#### Required work
a. For each statement below, say yes or no according to the passage on partial order reduction, and support each answer with the deciding words of the passage, quoted exactly. (i) Data nondeterminism arises from the possible orders in which threads are scheduled. (ii) DPOR handles concurrency nondeterminism by maintaining scheduling constraints along an execution. (iii) Modern DPOR tools also account for errors caused by compiler/CPU reorderings.
b. Copy out word for word the stretch of the listing from the line containing "like 0.2 mmHg." through the end of the listing, and leave the pictures out of your answer.

Optimal Concolic Dynamic Partial Order Reduction

Systematic state space exploration for concurrent software involves exploring both concurrency nondeterminism and data nondeterminism. Concurrency nondeterminism arises out of the possible orders in which threads or processes can be scheduled or messages delivered; data nondeterminism arises out of the possible values that variables may take. Both sources are important in finding bugs.

There are orthogonal techniques to handle each source in the context of dynamic (or stateless) model checking. Dynamic partial order reduction (DPOR) [29, 30, 6, 48, 45] handles concurrency nondeterminism efficiently by maintaining scheduling constraints along an execution, and exploring distinct schedules if and only if the corresponding constraints lead to non-equivalent executions. Modern DPOR tools explore the concurrency space optimally [6, 45] and also account for errors caused by compiler/CPU reorderings [8, 5, 48, 56].

#### Exercise input
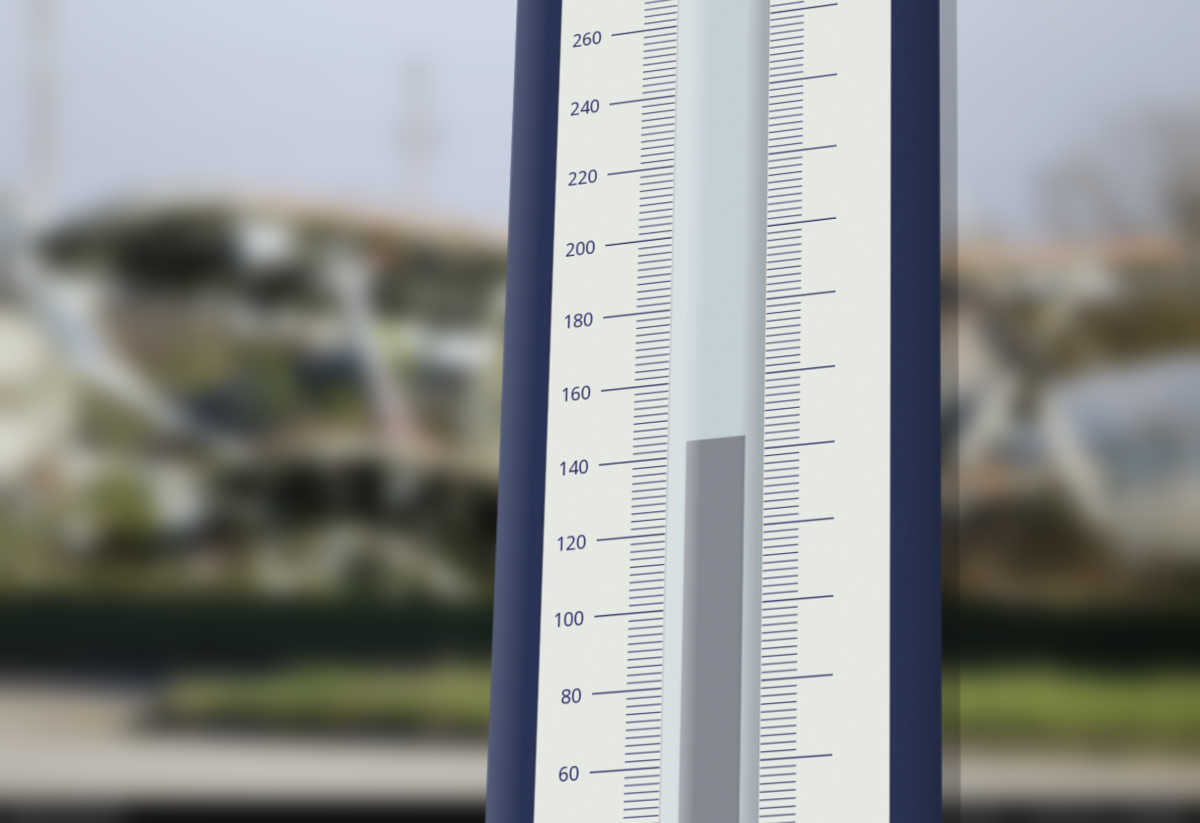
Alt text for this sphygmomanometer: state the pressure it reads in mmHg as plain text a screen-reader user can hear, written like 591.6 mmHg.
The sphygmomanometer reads 144 mmHg
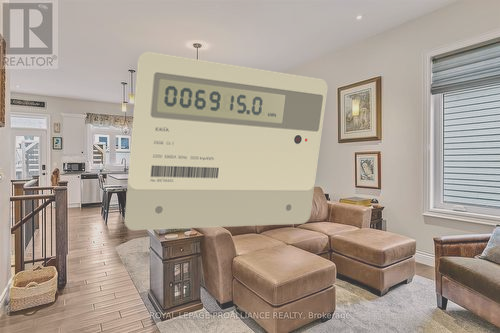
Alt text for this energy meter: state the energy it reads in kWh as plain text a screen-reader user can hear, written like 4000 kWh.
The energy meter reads 6915.0 kWh
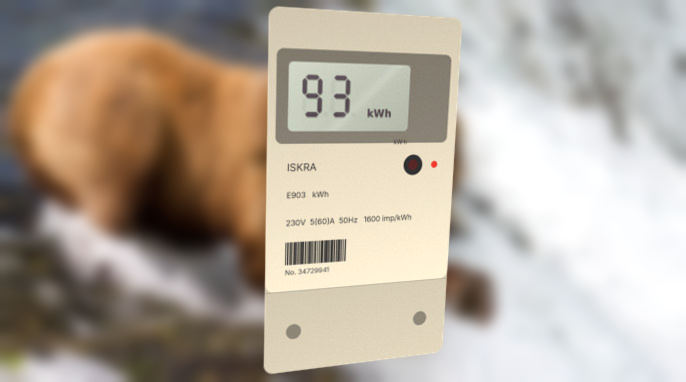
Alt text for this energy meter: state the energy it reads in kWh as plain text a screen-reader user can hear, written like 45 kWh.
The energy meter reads 93 kWh
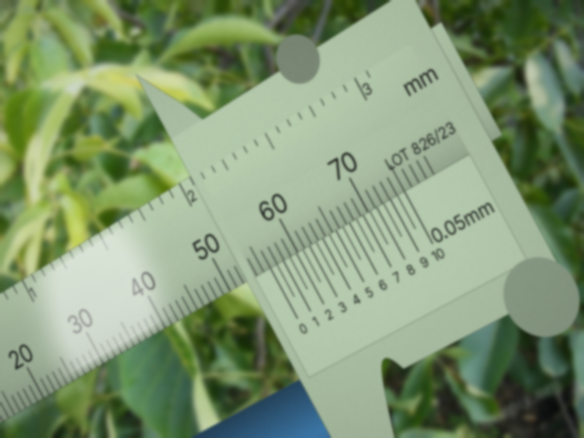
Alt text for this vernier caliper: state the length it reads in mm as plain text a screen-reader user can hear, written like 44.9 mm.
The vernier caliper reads 56.0 mm
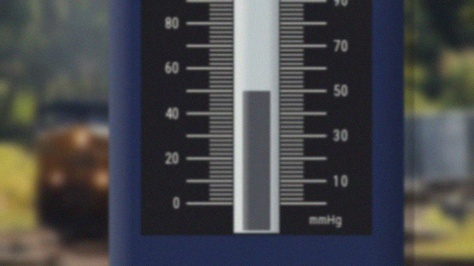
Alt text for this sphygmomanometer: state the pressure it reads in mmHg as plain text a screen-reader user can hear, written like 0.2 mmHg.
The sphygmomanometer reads 50 mmHg
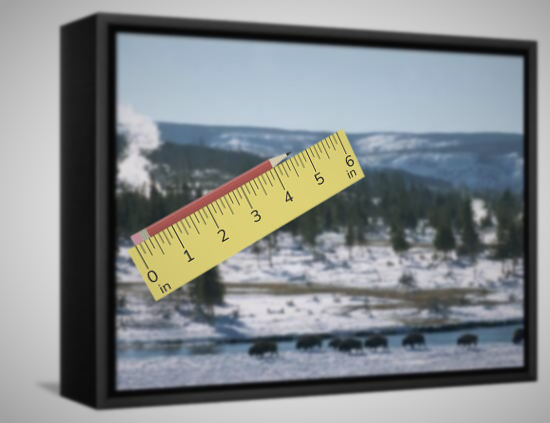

#### Responses by item number
a.
(i) No: "data nondeterminism arises out of the possible values that variables may take"
(ii) Yes: "handles concurrency nondeterminism efficiently by maintaining scheduling constraints along an execution"
(iii) Yes: "also account for errors caused by compiler/CPU reorderings"

b.
Alt text for this sphygmomanometer: state the pressure it reads in mmHg as plain text a screen-reader user can hear, written like 0.2 mmHg.
The sphygmomanometer reads 50 mmHg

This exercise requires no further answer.